After a long day watching his team win two matches to end a quick road trip to North Carolina, Charlie Wade kept it simple with no complaints.
“We got to play a lot of volleyball, so all good,” the Hawaii head coach said in a phone interview.
More than nine hours after the first serve of the Rainbow Warriors’ 25-19, 25-11, 25-27, 25-19 win over Catawba College at Goodman Arena in Salisbury, N.C., No. 4 Hawaii ended Saturday roughly 50 miles away inside Levine Center in Charlotte, N.C., where it held off Queens (N.C.) 25-20, 25-20, 22-25, 25-20 to complete its fourth win in three days.
UH was scheduled to fly home this morning at 5:30 and arrive in Hawaii in the early afternoon following the last nonconference road trip of the season.
Hawaii went almost exclusively to its bench in the first match, with freshman Kainoa Wade recording a career-high 18 kills and freshman Finn Kearney reaching a career high of his own with 14 kills while hitting .393.
The regular starting unit returned to the floor against the Royals, with freshman Kristian Titriyski leading all players with 18 kills and sophomore Louis Sakanoko adding 15 kills while hitting over .500 for the second time in three days.
Sakanoko took two serving turns in the first match and senior libero ‘Eleu Choy played every point in both matches.
Otherwise, it was mostly two completely different teams to play on Saturday, including 6-foot-6 freshman Victor Lowe, who made his UH debut at setter and had 45 assists, five digs, two aces and two kills against the Indians (6-8).
“Great for Finn, Kainoa, Justin (Todd), all of those guys to play a full match,” Charlie Wade said. “They hadn’t played a full match like that, so that was great, and even though that is a new program, they had a lot of older guys, graduate guys and they played pretty good.”
Todd, who had six kills and assisted on five blocks, came back to help Hawaii close out the Royals (9-7) in the fourth set of UH’s second match with three kills in four swings and two block assists. He sat out the first three sets.
“We made a switch to Justin Todd and he really impacted the game from the jump,” Wade said. “He touched a few other balls. He had an ace on his first service turn.

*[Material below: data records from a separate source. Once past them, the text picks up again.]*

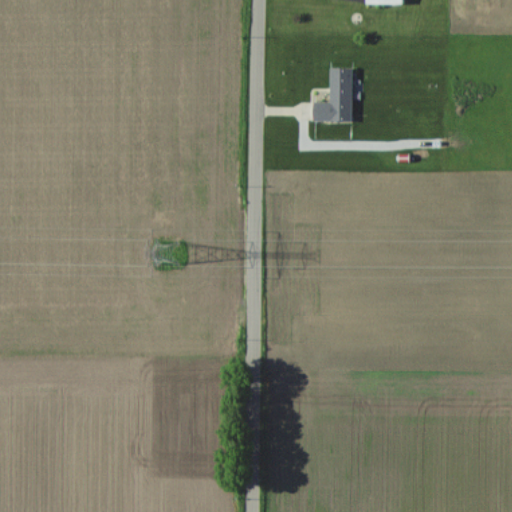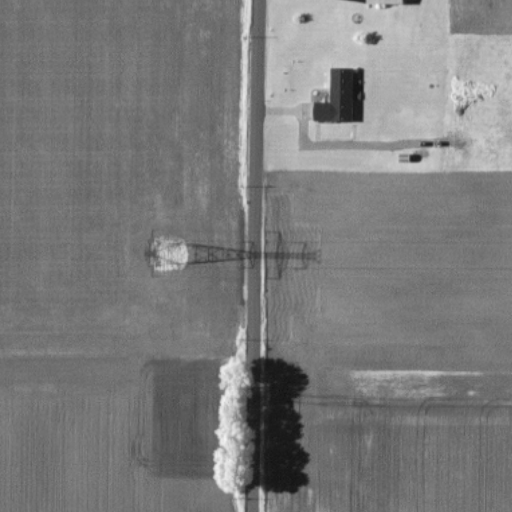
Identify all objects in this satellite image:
building: (382, 2)
building: (335, 98)
power tower: (165, 251)
road: (251, 255)
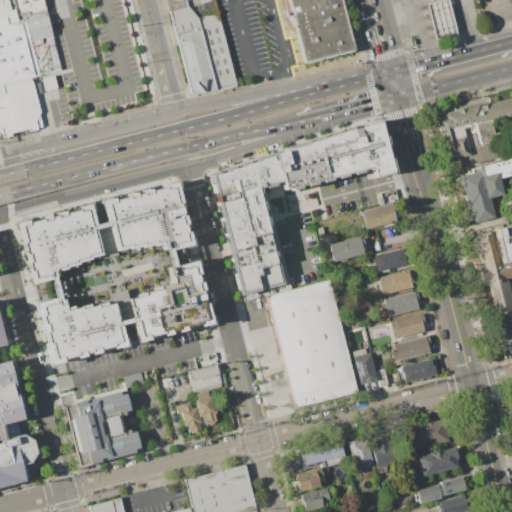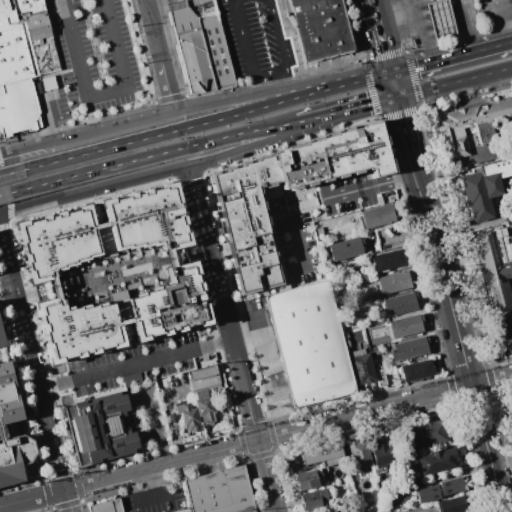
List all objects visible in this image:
road: (237, 1)
road: (438, 5)
road: (504, 6)
road: (458, 7)
road: (424, 15)
gas station: (441, 18)
building: (441, 18)
road: (441, 18)
building: (439, 19)
road: (461, 20)
road: (500, 21)
road: (470, 23)
road: (406, 26)
building: (319, 28)
road: (428, 28)
building: (321, 29)
road: (444, 31)
road: (383, 35)
parking lot: (254, 39)
road: (511, 41)
road: (426, 42)
road: (176, 47)
building: (201, 50)
building: (202, 50)
road: (161, 54)
parking lot: (92, 56)
road: (451, 57)
building: (22, 62)
building: (23, 62)
traffic signals: (392, 72)
road: (285, 81)
road: (455, 81)
road: (351, 83)
road: (395, 84)
road: (100, 92)
traffic signals: (398, 96)
road: (356, 106)
road: (153, 115)
road: (307, 119)
building: (467, 123)
building: (471, 123)
building: (483, 131)
road: (166, 132)
building: (491, 135)
road: (162, 152)
building: (334, 157)
road: (11, 171)
road: (161, 173)
building: (482, 187)
building: (483, 188)
road: (14, 190)
building: (280, 195)
road: (96, 198)
road: (7, 201)
building: (376, 216)
building: (377, 217)
building: (248, 222)
road: (205, 236)
road: (434, 241)
building: (504, 241)
building: (344, 248)
building: (345, 249)
building: (388, 259)
building: (388, 260)
building: (113, 272)
building: (110, 273)
building: (497, 276)
building: (392, 281)
building: (495, 281)
building: (393, 282)
road: (6, 286)
road: (26, 295)
building: (398, 304)
building: (398, 304)
road: (208, 308)
building: (404, 325)
building: (405, 326)
building: (1, 340)
road: (214, 341)
building: (309, 343)
building: (310, 343)
road: (43, 346)
building: (408, 348)
building: (409, 348)
road: (32, 360)
road: (136, 362)
building: (362, 366)
building: (362, 366)
building: (414, 370)
building: (416, 370)
building: (204, 376)
building: (202, 378)
building: (131, 379)
road: (492, 381)
road: (56, 383)
road: (22, 389)
building: (203, 407)
road: (249, 409)
building: (509, 411)
building: (195, 412)
building: (187, 416)
rooftop solar panel: (112, 426)
building: (98, 428)
building: (99, 428)
building: (10, 429)
building: (11, 431)
building: (428, 432)
building: (426, 433)
rooftop solar panel: (74, 437)
road: (269, 438)
road: (488, 449)
road: (158, 450)
building: (380, 450)
building: (381, 452)
building: (358, 453)
building: (358, 453)
building: (321, 454)
building: (322, 455)
building: (436, 461)
building: (436, 461)
road: (63, 474)
road: (46, 477)
building: (308, 478)
building: (308, 479)
road: (150, 482)
road: (79, 486)
building: (439, 489)
building: (437, 490)
building: (219, 491)
building: (219, 491)
road: (49, 495)
road: (33, 497)
building: (311, 498)
building: (312, 499)
road: (68, 500)
road: (67, 504)
building: (451, 505)
building: (452, 505)
building: (106, 506)
building: (113, 507)
building: (179, 510)
building: (462, 511)
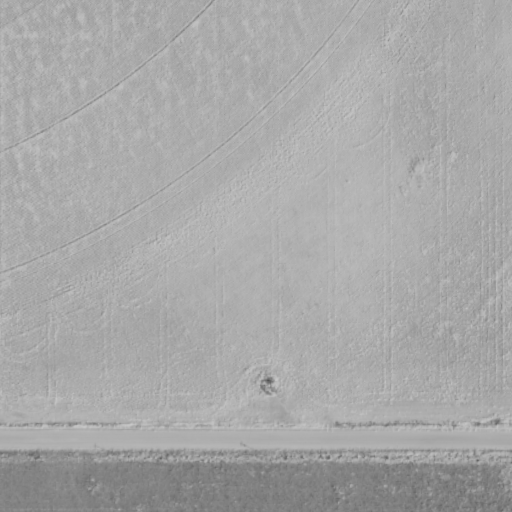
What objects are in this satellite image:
road: (256, 435)
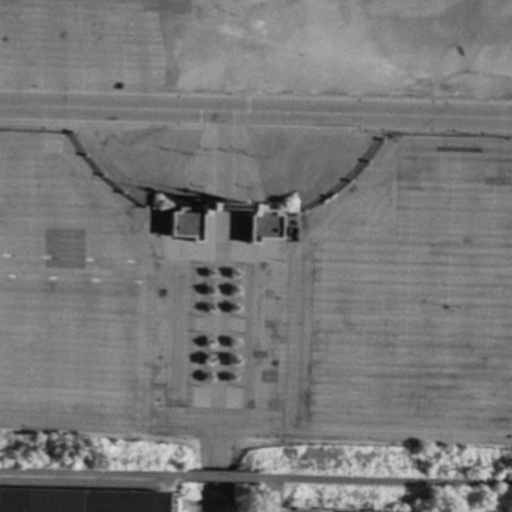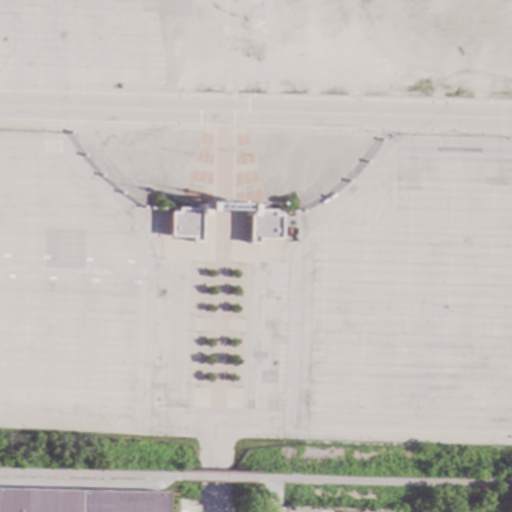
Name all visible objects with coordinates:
parking lot: (80, 45)
road: (256, 108)
road: (445, 146)
road: (360, 162)
building: (182, 223)
building: (177, 224)
building: (256, 225)
theme park: (255, 255)
road: (217, 262)
road: (266, 272)
road: (379, 299)
road: (423, 300)
road: (464, 301)
parking lot: (262, 302)
road: (503, 303)
road: (340, 310)
road: (299, 346)
road: (511, 383)
road: (212, 465)
road: (80, 474)
road: (168, 477)
road: (215, 478)
road: (261, 479)
road: (390, 481)
road: (82, 484)
road: (268, 495)
building: (75, 501)
building: (75, 501)
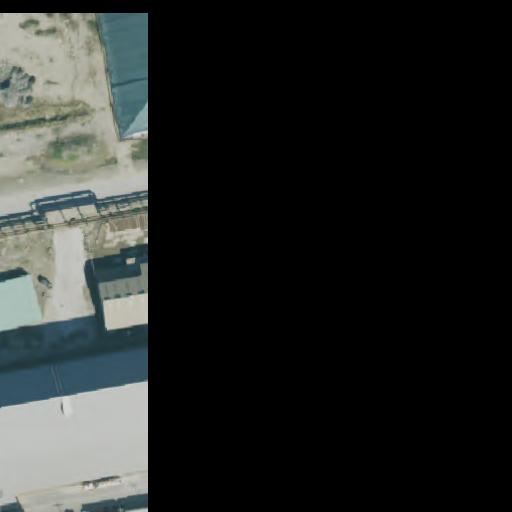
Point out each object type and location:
road: (289, 156)
road: (33, 203)
building: (182, 256)
road: (70, 273)
building: (161, 288)
building: (156, 293)
building: (224, 296)
building: (464, 334)
building: (147, 410)
road: (451, 453)
railway: (322, 477)
road: (222, 481)
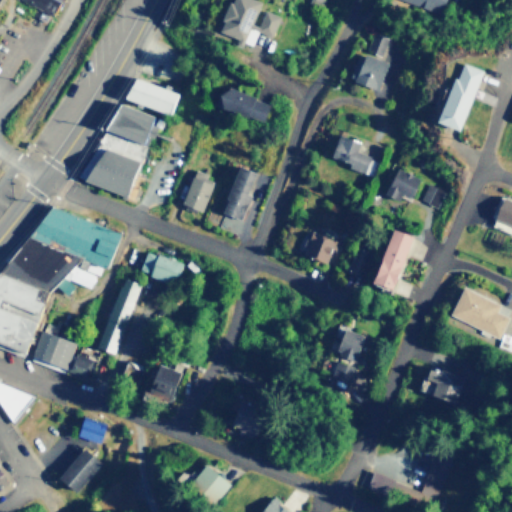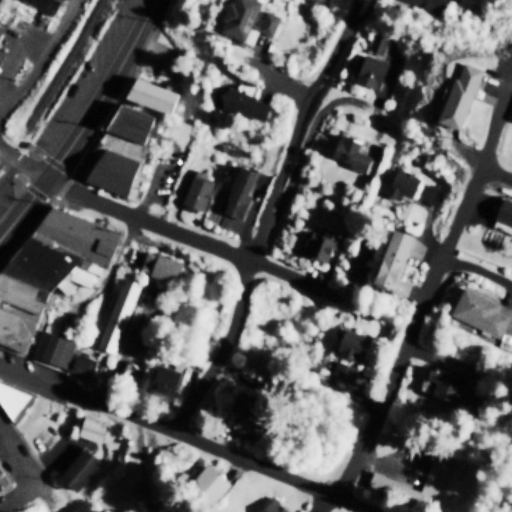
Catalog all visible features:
building: (427, 3)
building: (427, 3)
building: (45, 4)
building: (45, 4)
road: (361, 13)
building: (245, 20)
building: (246, 20)
building: (374, 42)
building: (375, 42)
road: (41, 58)
building: (370, 70)
building: (370, 70)
railway: (51, 85)
road: (285, 85)
parking lot: (81, 87)
building: (460, 93)
building: (151, 94)
building: (151, 94)
building: (460, 94)
building: (243, 103)
building: (244, 103)
road: (361, 105)
building: (511, 117)
building: (511, 117)
road: (83, 123)
building: (119, 148)
building: (119, 149)
building: (349, 151)
building: (350, 152)
road: (296, 163)
road: (22, 164)
road: (8, 171)
road: (498, 172)
building: (401, 182)
building: (401, 183)
building: (196, 189)
building: (196, 189)
building: (238, 190)
building: (239, 191)
building: (430, 193)
building: (431, 193)
parking lot: (152, 194)
building: (504, 210)
building: (505, 211)
road: (265, 215)
road: (191, 236)
building: (317, 243)
building: (317, 243)
building: (392, 258)
building: (392, 258)
building: (158, 265)
building: (159, 265)
building: (48, 266)
building: (49, 267)
road: (424, 305)
building: (477, 310)
building: (478, 311)
building: (116, 313)
building: (116, 314)
building: (61, 352)
building: (61, 352)
building: (345, 353)
building: (346, 354)
building: (442, 381)
building: (442, 382)
building: (161, 383)
building: (162, 384)
building: (12, 398)
building: (12, 398)
building: (245, 415)
building: (246, 416)
building: (90, 427)
building: (91, 428)
road: (185, 436)
road: (17, 460)
building: (79, 467)
building: (80, 468)
building: (208, 481)
building: (209, 481)
building: (381, 482)
building: (381, 483)
road: (17, 497)
road: (43, 498)
building: (273, 506)
building: (274, 506)
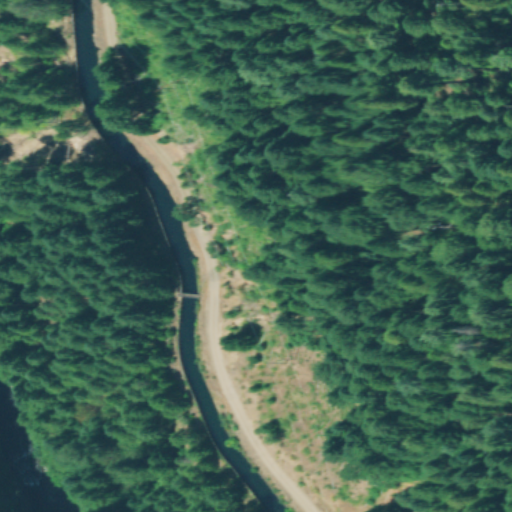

He really contributed and helped us get a little cushion to start.”
Choy tied his season high with eight digs in the first match and then topped that with 11 against Queens, which had never won a set in its first six meetings against Hawaii.
That changed when Chance Shampine put down one of his team-high 16 kills to end the third set.
Hawaii lost the set despite hitting .552 with 18 kills and only two errors. The Royals had three big aces in the set and held UH without one.
“Welcome to men’s volleyball,” Wade said. “They got every bounce, everything went their way, but that’s kind of the world of men’s volleyball now. There’s more resources in the market, so everybody is getting better players. There’s certainly an upper echelon of teams, but teams are dropping games.”
Hawaii hit .345 or better in all four matches on the trip to improve to 13-1 entering the start of Big West Conference play this week.
UH will welcome No. 2 UC Irvine for home matches on Friday and Sunday at SimpliFi Arena at Stan Sheriff Center.